(Beginning of DATA SHOWN)
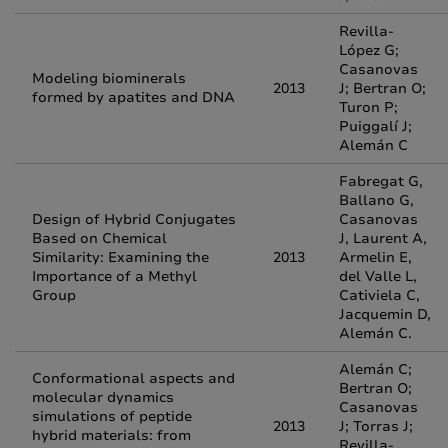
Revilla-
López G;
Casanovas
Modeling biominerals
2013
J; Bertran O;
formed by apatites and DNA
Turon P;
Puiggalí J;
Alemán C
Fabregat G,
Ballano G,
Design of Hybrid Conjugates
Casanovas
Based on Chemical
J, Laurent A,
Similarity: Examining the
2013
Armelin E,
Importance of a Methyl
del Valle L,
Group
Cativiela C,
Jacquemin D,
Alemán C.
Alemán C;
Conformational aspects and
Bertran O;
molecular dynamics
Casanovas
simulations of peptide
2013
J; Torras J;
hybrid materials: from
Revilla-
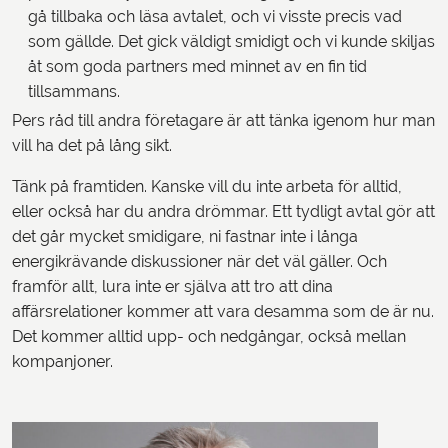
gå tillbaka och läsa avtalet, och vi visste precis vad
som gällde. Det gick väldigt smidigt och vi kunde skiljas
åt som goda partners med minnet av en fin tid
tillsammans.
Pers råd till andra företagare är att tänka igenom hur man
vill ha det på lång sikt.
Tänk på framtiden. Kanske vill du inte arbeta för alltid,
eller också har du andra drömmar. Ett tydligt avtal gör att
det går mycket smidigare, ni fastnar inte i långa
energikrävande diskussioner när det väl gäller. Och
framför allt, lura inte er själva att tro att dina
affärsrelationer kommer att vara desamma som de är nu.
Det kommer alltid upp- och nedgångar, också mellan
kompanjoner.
(End of DATA SHOWN)
PROBLEM TO WORK ON: Set out every line from the material that contains the string "kommer".

ANSWER BOX:
affärsrelationer kommer att vara desamma som de är nu.
Det kommer alltid upp- och nedgångar, också mellan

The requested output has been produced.